• Task requirements:
How many lines of the data contain "LIST"? Reply with the number alone.

• Exercise material:
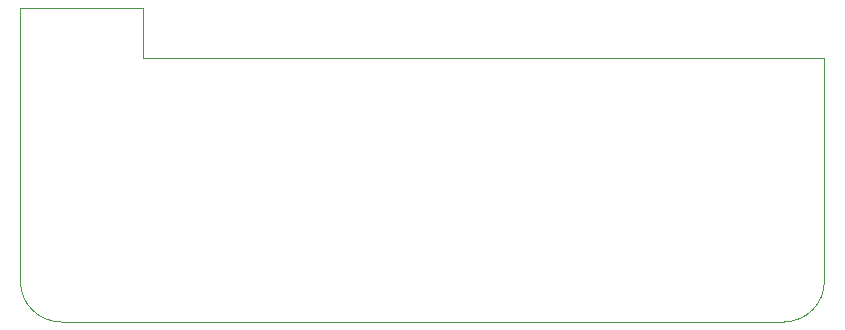
<source format=gbr>
%TF.GenerationSoftware,KiCad,Pcbnew,(5.1.12)-1*%
%TF.CreationDate,2022-03-08T20:47:42+00:00*%
%TF.ProjectId,RGBtoHDMI CDTV v2 - Daughter Board,52474274-6f48-4444-9d49-204344545620,1*%
%TF.SameCoordinates,Original*%
%TF.FileFunction,Profile,NP*%
%FSLAX46Y46*%
G04 Gerber Fmt 4.6, Leading zero omitted, Abs format (unit mm)*
G04 Created by KiCad (PCBNEW (5.1.12)-1) date 2022-03-08 20:47:42*
%MOMM*%
%LPD*%
G01*
G04 APERTURE LIST*
%TA.AperFunction,Profile*%
%ADD10C,0.050000*%
%TD*%
G04 APERTURE END LIST*
D10*
X76190000Y-59586000D02*
X86604000Y-59586000D01*
X86604000Y-63824000D02*
X144262000Y-63824000D01*
X79619000Y-86176000D02*
G75*
G02*
X76190000Y-82747000I0J3429000D01*
G01*
X144262000Y-82747000D02*
G75*
G02*
X140833000Y-86176000I-3429000J0D01*
G01*
X86604000Y-59586000D02*
X86604000Y-63824000D01*
X76190000Y-82747000D02*
X76190000Y-59586000D01*
X140833000Y-86176000D02*
X79619000Y-86176000D01*
X144262000Y-63824000D02*
X144262000Y-82747000D01*
M02*

</source>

• Answer to this task:
2